Co-op board woes, still

ferncohen.com
I can’t remember the last time I felt so despondent, frustrated, and just plain powerless. I will never know why the co-op board rejected my buyer. He is a doctor with a six-figure salary and a debt-to-income ratio of 15%. I had to let go of the Roosevelt Island apartment. It had been so hard to find a landlord who would take me with my only income being my disability check. I was close to a beautiful apartment about three weeks ago, and I didn’t get past the final approval. So I was ecstatic that this building would work with me.

So now I am back to square one, showing the apartment all over again. My realtor is going to re-submit the buyer’s application with additional assets this week. But I don’t know what my board wants. They are not obligated to tell me either. My email to the board members re-explaining my situation, and asking for their help in telling me what they are looking for, was ignored. I have lived in this building for 23 years, and these are my neighbors!

For someone in my condition, there are even more complications with going to stay somewhere else temporarily. If I went to the family out of NYC, the bureaucracy involved with getting my case transferred, would be a mess. By the time it was straightened out, I would probably have the apartment sold, and ready to come back. And I would lose my CD-PAP (consumer-directed care plan), and the aides with whom I have an established relationship. They would all get different jobs while I was away, and I probably would not get them back. Ditto for the social worker’s suggestion that I go to a nursing home for “respite care”. Not to mention that other people’s homes aren’t modified for accessibility, and NOBODY KNOWS how disruptive the presence of an ALS patient is in the home.
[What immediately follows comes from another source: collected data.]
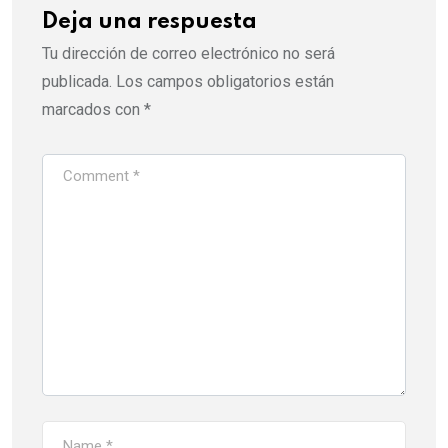
Deja una respuesta
Tu dirección de correo electrónico no será
publicada.
Los campos obligatorios están
marcados con
*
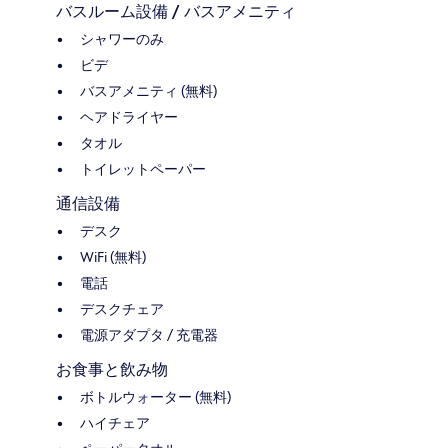
バスルーム設備 / バスアメニティ
シャワーのみ
ビデ
バスアメニティ (無料)
ヘアドライヤー
タオル
トイレットペーパー
通信設備
デスク
WiFi (無料)
電話
デスクチェア
電源アダプタ / 充電器
お食事と飲み物
ボトルウォーター (無料)
ハイチェア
So I met yesterday with the real estate division of the company that manages my building. Maybe they can find a buyer more “suitable”, that the board will approve. Maybe they are in te “inside track” and can figure out what this board, who rejected my buyer without even an interview, wants. And it seems that I can get into the bathroom and/or shower every few days or so; on the other days, I get sponge-bathed. As this disease progresses, I begin to accept things that, just a few months ago, were unacceptable to me. Like bathing outside the bathroom, or sitting on a portable commode. Things I am happy no one ever told me would happen. Things I would never have imagined I would think are normal and okay.

4 comments:

paperpest said...

I can't understand their refusing to even interview your prospective buyer. The nursing home respite idea sounds terrible. Best of luck. I hope you can move before winter sets in.

Anonymous said...

I hope things get better for you soon. I know the frustration you must be feeling.. my mother passed away in June 2002 from complications associated with ALS. I'll keep you in my thoughts.
KarinM.

Anonymous said...

I am so sorry. How frustrating to run up against Board disapproval, for no apparent reason, and to feel so abandoned by your neighbors. That is a terrible position to be in.

I will send positive thoughts into the Universe, with the hopes of the Board re-evaluating their position and accepting your buyer.
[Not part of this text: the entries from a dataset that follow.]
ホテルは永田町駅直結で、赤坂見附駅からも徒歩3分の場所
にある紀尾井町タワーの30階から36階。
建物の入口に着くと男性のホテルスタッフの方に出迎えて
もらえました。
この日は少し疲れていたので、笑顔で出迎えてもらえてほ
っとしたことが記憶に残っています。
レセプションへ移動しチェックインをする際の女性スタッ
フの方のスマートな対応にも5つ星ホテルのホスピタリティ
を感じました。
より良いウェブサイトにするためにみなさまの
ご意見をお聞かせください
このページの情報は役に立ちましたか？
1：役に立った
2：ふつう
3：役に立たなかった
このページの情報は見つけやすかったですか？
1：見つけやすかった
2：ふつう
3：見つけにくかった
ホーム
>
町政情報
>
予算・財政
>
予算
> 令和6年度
I will also be thinking of you, and hoping this all comes to a positive conclusion quickly, so you can move on.

I know it must be overwhelming and depressing, but try to keep positive and something good will happen.

Take care.

Anonymous said...

Fern your words about having to accept things that were previously unimaginable really moved me. I spent 14 months nursing my FIL who was a ventilator dependant ALS patient. I have extensive experience with caregiving, and I tell everyone that of every ailment I've encountered, ALS is the most cruel.
However, in some people it brings out the most amazing courage and strength.
I will say a prayer that the details of your living situation get worked out as beneficially as possible.
Your mind, that most precious and unique entity which makes you you, that is the one thing this disease can not take away. So your intelligence, humor, love, and appreciation for that fragile thing we call life will remain intact.